Wednesday, November 9, 2022

Impressions of Italy

 If you've been following me on Instagram (@mollyelkind) or Facebook you have already seen a few posts about our recent trip to Italy.  If you are tired of hearing about it, feel free to skip this post!  However, as the saying goes, wait. . . there's more!  I've just uploaded the photos from my actual camera (not my phone), and I've had some more time to digest what we saw and did, so I thought I'd share some further thoughts.  

We spent four days in Florence, where we were fully immersed in late medieval and Renaissance art, as one is in Florence.  One theme that struck me almost right away was the varied depictions of women in art, so here's a few of those that I didn't share on social media.  It should come as no surprise that the depiction of women in art is varied to say the least, perhaps even more so than that of men (generally depicted as heroes of some kind).  Women are varied.  A woman can be the mother of God, or the personification of poetry, music, and art, or any number of allegorical virtues, or the victim of rape, or the avenger of rape.  She can be the redeemed prostitute (in an outmoded conception of Mary Magdalen) or an idealized goddess.  In Renaissance painting she is most often a symbol, rarely an individual (with the exception of portraits of duchesses and so on). 

Botticelli, Madonna of the Pomegranate (detail), tempera on wood, c. 1487

Fra Angelico, Annunciation (detail), fresco, 15th c. 

Giorgio Vasari, allegorical personification of Art, Casa Vasari, fresco, 16th  c.

Botticelli, Fortitude, tempera on wood, 1470 

Titian, La Maddalena (the Magdalen), detail, 15th c. 

Artemisia Gentileschi, Judith Slaying Holofernes (detail),  oil on canvas, 1620-21. 

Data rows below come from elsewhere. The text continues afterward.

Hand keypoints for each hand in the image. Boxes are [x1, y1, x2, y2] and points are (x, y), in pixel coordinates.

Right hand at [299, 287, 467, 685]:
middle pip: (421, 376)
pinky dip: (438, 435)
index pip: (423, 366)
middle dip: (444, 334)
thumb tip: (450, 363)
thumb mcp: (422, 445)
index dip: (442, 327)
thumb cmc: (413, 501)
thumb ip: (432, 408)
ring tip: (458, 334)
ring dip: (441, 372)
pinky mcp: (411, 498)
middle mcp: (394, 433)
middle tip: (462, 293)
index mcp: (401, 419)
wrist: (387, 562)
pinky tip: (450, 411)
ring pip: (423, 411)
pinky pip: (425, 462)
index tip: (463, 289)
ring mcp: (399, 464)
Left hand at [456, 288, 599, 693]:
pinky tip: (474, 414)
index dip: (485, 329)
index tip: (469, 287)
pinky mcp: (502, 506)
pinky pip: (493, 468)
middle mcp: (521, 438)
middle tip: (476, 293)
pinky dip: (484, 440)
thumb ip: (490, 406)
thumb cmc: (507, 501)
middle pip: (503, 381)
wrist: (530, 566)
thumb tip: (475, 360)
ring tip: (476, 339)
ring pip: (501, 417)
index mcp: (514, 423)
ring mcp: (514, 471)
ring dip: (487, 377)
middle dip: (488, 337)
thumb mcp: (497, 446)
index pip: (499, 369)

After our time in Florence we joined a Road Scholar tour group on a tour of "hidden villages of Tuscany and Umbria."*  In those places the vibe was definitely medieval, if not Roman and Etruscan.  The tiny walled towns with their towers, castles, and steep narrow streets were incredibly picturesque and fun to explore.  But after having guided tours of Anghiari, Cortona, Arezzo, Gubbio, Spoleto, Perugia, and Orvieto, it became clear that these beautiful towns are the relics of a time of constant war, among competing tribes and dukedoms, the Pope(s) and foreign powers.  Hence the defensive walls, towers and castles.  

Wall in Anghiari 


The towns also contain awe-inspiring churches and cathedrals and stunning art. The art is entirely on religious and classical themes.  Even I, with my long-standing interest in depictions of the Virgin Mary, found my eyes glazing over after seeing so many Madonnas.  So I started noticing other things--the evocative fragmentary frescoes, the play of light through stained glass, the layers of patterns everywhere.  After a time I found that I enjoyed the austere, heavy Romanesque churches with limited decoration as a refreshing counterpoint to the lavish Gothic cathedrals.  

My thoughts turned to how we experience the sacred, specifically where, when and in whom (or in what) it is embodied for us, beyond theological doctrine.  Even more, how do we attempt to capture and hold on to that experience?  We make paintings, churches, cathedrals, and pilgrimage sites.  And we make our own small gestures of devotion in public places, even today.  We try to link the numinous sacred to the visible and tangible, so that we can touch that experience again and again.  Pilgrims at La Verna, a site sacred to St. Francis, used what was at hand to fashion crosses.

I don't think there will be any direct influence of what I saw in Italy on my own work, except perhaps to nudge me to explore again the impact of pattern.  The world has changed in 500 years, and what we expect art to be and do has changed with it.  My own work now is mostly about place and landscape, and that is virtually non-existent in Renaissance art.  But for me it was, in the end, inspiring and consoling to see that not only can we create works of art that embody our highest hopes for what humans can be and do, we continue to be moved by that art centuries later. 

Sunrise and fog over Anghiari

*If you hit this link to Road Scholar's site, you will find that the tour's title and itinerary have been tweaked slightly from the one we experienced.